Essa pessoa não foi revelada, nunca foi ouvida, nunca disse nada?

Ninguém sabe o que aconteceu depois da prisão, não se sabe nada.

Não importa a motivação do crime, o que a gente quer saber é o que aconteceu

Qual o apelo que o sr. quer fazer para as autoridades que estão apurando esse caso? 

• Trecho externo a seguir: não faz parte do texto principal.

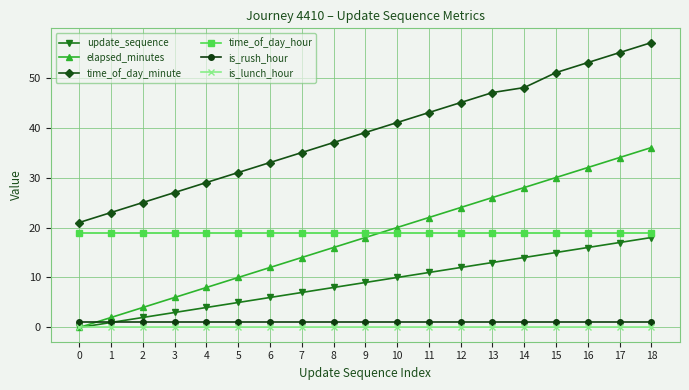

Which category has the highest value across all series?

18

O apelo que eu faço, em nome da família, é que deem mais atenção para o crime do caso Moisés, não porque seja mais importante do que o que houve contra outras pessoas, todos os casos são importantes. Mas para que o Estado do Tocantins não se torne um Estado de bangue-bangue, onde o crime compensa. Um Estado novo, o mais novo da Federação. Que a Polícia Civil do Estado dê uma resolução para o caso. Dê uma resposta não só para a família, mas para a sociedade como um todo, já que ele era um gestor, representa uma comunidade que o elegeu como o prefeito mais bem votado do Estado. Ele estava muito bem avaliado na gestão e eu acredito, a família acredita, que a Polícia Civil deveria, sim, apresentar uma resposta para a sociedade, além da comoção familiar, mas também para todo o Tocantins. O que aconteceu? Foi o caso de maior repercussão, então deveria apresentar e mostrar o que aconteceu. E doa em quem doer, porque para nós o que mais importa é saber o que ocorreu, porque nada vai trazê-lo de volta, mas que pelo menos a gente tenha uma resposta. Então não importa a motivação do crime, o que a gente quer é saber o que aconteceu.

Os familiares se sentem ameaçados por continuar insistindo em procurar justiça?
Ameaças eu nunca recebi, graças a Deus. E acreditamos que Moisés também não as recebeu, porque, até onde a gente sabe, não tem notícia de ameaça, nem à família, nem a amigos. Era cercado o tempo todo de pessoas, nunca percebeu nada. Mas a gente tem preocupação, sim. A gente teme. Temos muita cautela, muita preocupação em saber exatamente por isso. Porque, se não é esclarecido, fica um leque de preocupações. Que a família tenha paz para seguir em frente, que não se fique julgando. Porque ainda tem essa questão do julgamento, não digo da família, mas da população. Ficar julgando um ou outro, e pessoas que são julgadas por aquilo que não fizeram. Que realmente seja punido quem cometeu o ilícito. Pedimos a Deus que nos proteja e que logo tudo seja resolvido.